(Transcribed page contents)
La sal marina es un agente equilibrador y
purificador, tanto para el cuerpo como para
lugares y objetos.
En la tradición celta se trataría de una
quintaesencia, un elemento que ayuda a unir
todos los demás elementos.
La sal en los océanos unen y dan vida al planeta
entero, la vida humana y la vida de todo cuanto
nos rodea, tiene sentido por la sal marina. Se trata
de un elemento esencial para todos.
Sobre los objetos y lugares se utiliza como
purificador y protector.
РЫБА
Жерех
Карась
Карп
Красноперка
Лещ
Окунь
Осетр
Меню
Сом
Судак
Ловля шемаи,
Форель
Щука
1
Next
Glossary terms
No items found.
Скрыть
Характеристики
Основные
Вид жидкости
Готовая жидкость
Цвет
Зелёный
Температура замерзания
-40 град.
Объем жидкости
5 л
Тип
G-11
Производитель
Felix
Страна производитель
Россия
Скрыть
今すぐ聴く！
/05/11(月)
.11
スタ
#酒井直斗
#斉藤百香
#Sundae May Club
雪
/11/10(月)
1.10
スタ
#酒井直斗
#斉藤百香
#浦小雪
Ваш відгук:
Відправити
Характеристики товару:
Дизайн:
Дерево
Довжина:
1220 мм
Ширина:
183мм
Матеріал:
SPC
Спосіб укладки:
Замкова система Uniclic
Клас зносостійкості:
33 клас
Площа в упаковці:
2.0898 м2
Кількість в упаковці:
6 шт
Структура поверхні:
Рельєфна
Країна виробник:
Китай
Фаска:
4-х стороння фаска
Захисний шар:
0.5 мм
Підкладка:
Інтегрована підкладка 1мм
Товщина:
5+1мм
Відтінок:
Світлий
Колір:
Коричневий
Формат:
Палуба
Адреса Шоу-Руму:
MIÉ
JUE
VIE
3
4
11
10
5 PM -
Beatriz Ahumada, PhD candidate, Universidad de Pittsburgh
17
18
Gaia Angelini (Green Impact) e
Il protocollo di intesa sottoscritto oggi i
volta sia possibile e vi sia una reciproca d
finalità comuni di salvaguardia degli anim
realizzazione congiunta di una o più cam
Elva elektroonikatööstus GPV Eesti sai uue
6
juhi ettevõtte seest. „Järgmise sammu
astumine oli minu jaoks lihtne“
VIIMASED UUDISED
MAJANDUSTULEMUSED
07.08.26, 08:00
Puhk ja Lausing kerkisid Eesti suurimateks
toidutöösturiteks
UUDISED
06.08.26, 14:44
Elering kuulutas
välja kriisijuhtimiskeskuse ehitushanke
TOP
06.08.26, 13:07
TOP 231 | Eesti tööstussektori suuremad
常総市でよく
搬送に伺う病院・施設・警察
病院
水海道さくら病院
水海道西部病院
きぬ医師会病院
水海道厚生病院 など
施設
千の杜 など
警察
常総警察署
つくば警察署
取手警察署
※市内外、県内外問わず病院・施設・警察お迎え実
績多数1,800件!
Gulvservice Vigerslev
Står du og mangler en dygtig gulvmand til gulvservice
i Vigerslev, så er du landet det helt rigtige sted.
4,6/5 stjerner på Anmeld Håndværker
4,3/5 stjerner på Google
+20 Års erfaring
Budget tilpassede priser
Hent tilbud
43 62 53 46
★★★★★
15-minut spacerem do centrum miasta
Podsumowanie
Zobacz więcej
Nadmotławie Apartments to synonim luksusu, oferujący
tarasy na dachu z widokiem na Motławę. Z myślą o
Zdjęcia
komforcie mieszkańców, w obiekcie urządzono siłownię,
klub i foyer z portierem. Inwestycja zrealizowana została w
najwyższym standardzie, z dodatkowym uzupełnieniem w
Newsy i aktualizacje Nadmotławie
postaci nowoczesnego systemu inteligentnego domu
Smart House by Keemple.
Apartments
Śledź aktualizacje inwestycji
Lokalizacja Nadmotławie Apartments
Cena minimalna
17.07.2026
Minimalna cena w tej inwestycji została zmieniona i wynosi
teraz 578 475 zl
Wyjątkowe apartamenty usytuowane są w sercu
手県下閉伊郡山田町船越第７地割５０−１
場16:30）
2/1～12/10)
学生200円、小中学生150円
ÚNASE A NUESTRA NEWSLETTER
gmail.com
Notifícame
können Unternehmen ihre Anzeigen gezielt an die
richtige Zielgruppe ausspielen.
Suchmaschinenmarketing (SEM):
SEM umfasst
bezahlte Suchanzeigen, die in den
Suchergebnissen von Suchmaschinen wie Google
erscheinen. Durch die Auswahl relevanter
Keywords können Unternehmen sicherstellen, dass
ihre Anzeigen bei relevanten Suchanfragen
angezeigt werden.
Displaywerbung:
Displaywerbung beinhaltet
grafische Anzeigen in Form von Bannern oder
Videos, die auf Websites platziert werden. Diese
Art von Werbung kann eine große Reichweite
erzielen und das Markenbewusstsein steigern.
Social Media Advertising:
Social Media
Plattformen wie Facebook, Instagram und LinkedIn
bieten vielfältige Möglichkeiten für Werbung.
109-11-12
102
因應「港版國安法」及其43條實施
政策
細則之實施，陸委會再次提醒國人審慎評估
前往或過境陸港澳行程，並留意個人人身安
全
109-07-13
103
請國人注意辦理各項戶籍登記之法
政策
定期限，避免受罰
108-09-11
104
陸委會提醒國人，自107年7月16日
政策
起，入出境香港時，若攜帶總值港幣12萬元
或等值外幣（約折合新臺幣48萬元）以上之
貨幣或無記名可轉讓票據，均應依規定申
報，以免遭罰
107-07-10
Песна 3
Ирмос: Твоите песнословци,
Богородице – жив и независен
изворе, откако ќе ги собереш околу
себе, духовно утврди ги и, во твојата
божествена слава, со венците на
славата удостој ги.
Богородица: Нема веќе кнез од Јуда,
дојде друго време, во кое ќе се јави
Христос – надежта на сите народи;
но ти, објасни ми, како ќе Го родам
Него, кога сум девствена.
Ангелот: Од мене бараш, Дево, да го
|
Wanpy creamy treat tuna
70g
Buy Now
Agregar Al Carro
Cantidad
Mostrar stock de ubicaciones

[Exercise] With every line kept whole, write out the records again exactly.

[Solution]
La sal marina es un agente equilibrador y
purificador, tanto para el cuerpo como para
lugares y objetos.
En la tradición celta se trataría de una
quintaesencia, un elemento que ayuda a unir
todos los demás elementos.
La sal en los océanos unen y dan vida al planeta
entero, la vida humana y la vida de todo cuanto
nos rodea, tiene sentido por la sal marina. Se trata
de un elemento esencial para todos.
Sobre los objetos y lugares se utiliza como
purificador y protector.
РЫБА
Жерех
Карась
Карп
Красноперка
Лещ
Окунь
Осетр
Меню
Сом
Судак
Ловля шемаи,
Форель
Щука
1
Next
Glossary terms
No items found.
Скрыть
Характеристики
Основные
Вид жидкости
Готовая жидкость
Цвет
Зелёный
Температура замерзания
-40 град.
Объем жидкости
5 л
Тип
G-11
Производитель
Felix
Страна производитель
Россия
Скрыть
今すぐ聴く！
/05/11(月)
.11
スタ
#酒井直斗
#斉藤百香
#Sundae May Club
雪
/11/10(月)
1.10
スタ
#酒井直斗
#斉藤百香
#浦小雪
Ваш відгук:
Відправити
Характеристики товару:
Дизайн:
Дерево
Довжина:
1220 мм
Ширина:
183мм
Матеріал:
SPC
Спосіб укладки:
Замкова система Uniclic
Клас зносостійкості:
33 клас
Площа в упаковці:
2.0898 м2
Кількість в упаковці:
6 шт
Структура поверхні:
Рельєфна
Країна виробник:
Китай
Фаска:
4-х стороння фаска
Захисний шар:
0.5 мм
Підкладка:
Інтегрована підкладка 1мм
Товщина:
5+1мм
Відтінок:
Світлий
Колір:
Коричневий
Формат:
Палуба
Адреса Шоу-Руму:
MIÉ
JUE
VIE
3
4
11
10
5 PM -
Beatriz Ahumada, PhD candidate, Universidad de Pittsburgh
17
18
Gaia Angelini (Green Impact) e
Il protocollo di intesa sottoscritto oggi i
volta sia possibile e vi sia una reciproca d
finalità comuni di salvaguardia degli anim
realizzazione congiunta di una o più cam
Elva elektroonikatööstus GPV Eesti sai uue
6
juhi ettevõtte seest. „Järgmise sammu
astumine oli minu jaoks lihtne“
VIIMASED UUDISED
MAJANDUSTULEMUSED
07.08.26, 08:00
Puhk ja Lausing kerkisid Eesti suurimateks
toidutöösturiteks
UUDISED
06.08.26, 14:44
Elering kuulutas
välja kriisijuhtimiskeskuse ehitushanke
TOP
06.08.26, 13:07
TOP 231 | Eesti tööstussektori suuremad
常総市でよく
搬送に伺う病院・施設・警察
病院
水海道さくら病院
水海道西部病院
きぬ医師会病院
水海道厚生病院 など
施設
千の杜 など
警察
常総警察署
つくば警察署
取手警察署
※市内外、県内外問わず病院・施設・警察お迎え実
績多数1,800件!
Gulvservice Vigerslev
Står du og mangler en dygtig gulvmand til gulvservice
i Vigerslev, så er du landet det helt rigtige sted.
4,6/5 stjerner på Anmeld Håndværker
4,3/5 stjerner på Google
+20 Års erfaring
Budget tilpassede priser
Hent tilbud
43 62 53 46
★★★★★
15-minut spacerem do centrum miasta
Podsumowanie
Zobacz więcej
Nadmotławie Apartments to synonim luksusu, oferujący
tarasy na dachu z widokiem na Motławę. Z myślą o
Zdjęcia
komforcie mieszkańców, w obiekcie urządzono siłownię,
klub i foyer z portierem. Inwestycja zrealizowana została w
najwyższym standardzie, z dodatkowym uzupełnieniem w
Newsy i aktualizacje Nadmotławie
postaci nowoczesnego systemu inteligentnego domu
Smart House by Keemple.
Apartments
Śledź aktualizacje inwestycji
Lokalizacja Nadmotławie Apartments
Cena minimalna
17.07.2026
Minimalna cena w tej inwestycji została zmieniona i wynosi
teraz 578 475 zl
Wyjątkowe apartamenty usytuowane są w sercu
手県下閉伊郡山田町船越第７地割５０−１
場16:30）
2/1～12/10)
学生200円、小中学生150円
ÚNASE A NUESTRA NEWSLETTER
gmail.com
Notifícame
können Unternehmen ihre Anzeigen gezielt an die
richtige Zielgruppe ausspielen.
Suchmaschinenmarketing (SEM):
SEM umfasst
bezahlte Suchanzeigen, die in den
Suchergebnissen von Suchmaschinen wie Google
erscheinen. Durch die Auswahl relevanter
Keywords können Unternehmen sicherstellen, dass
ihre Anzeigen bei relevanten Suchanfragen
angezeigt werden.
Displaywerbung:
Displaywerbung beinhaltet
grafische Anzeigen in Form von Bannern oder
Videos, die auf Websites platziert werden. Diese
Art von Werbung kann eine große Reichweite
erzielen und das Markenbewusstsein steigern.
Social Media Advertising:
Social Media
Plattformen wie Facebook, Instagram und LinkedIn
bieten vielfältige Möglichkeiten für Werbung.
109-11-12
102
因應「港版國安法」及其43條實施
政策
細則之實施，陸委會再次提醒國人審慎評估
前往或過境陸港澳行程，並留意個人人身安
全
109-07-13
103
請國人注意辦理各項戶籍登記之法
政策
定期限，避免受罰
108-09-11
104
陸委會提醒國人，自107年7月16日
政策
起，入出境香港時，若攜帶總值港幣12萬元
或等值外幣（約折合新臺幣48萬元）以上之
貨幣或無記名可轉讓票據，均應依規定申
報，以免遭罰
107-07-10
Песна 3
Ирмос: Твоите песнословци,
Богородице – жив и независен
изворе, откако ќе ги собереш околу
себе, духовно утврди ги и, во твојата
божествена слава, со венците на
славата удостој ги.
Богородица: Нема веќе кнез од Јуда,
дојде друго време, во кое ќе се јави
Христос – надежта на сите народи;
но ти, објасни ми, како ќе Го родам
Него, кога сум девствена.
Ангелот: Од мене бараш, Дево, да го
|
Wanpy creamy treat tuna
70g
Buy Now
Agregar Al Carro
Cantidad
Mostrar stock de ubicaciones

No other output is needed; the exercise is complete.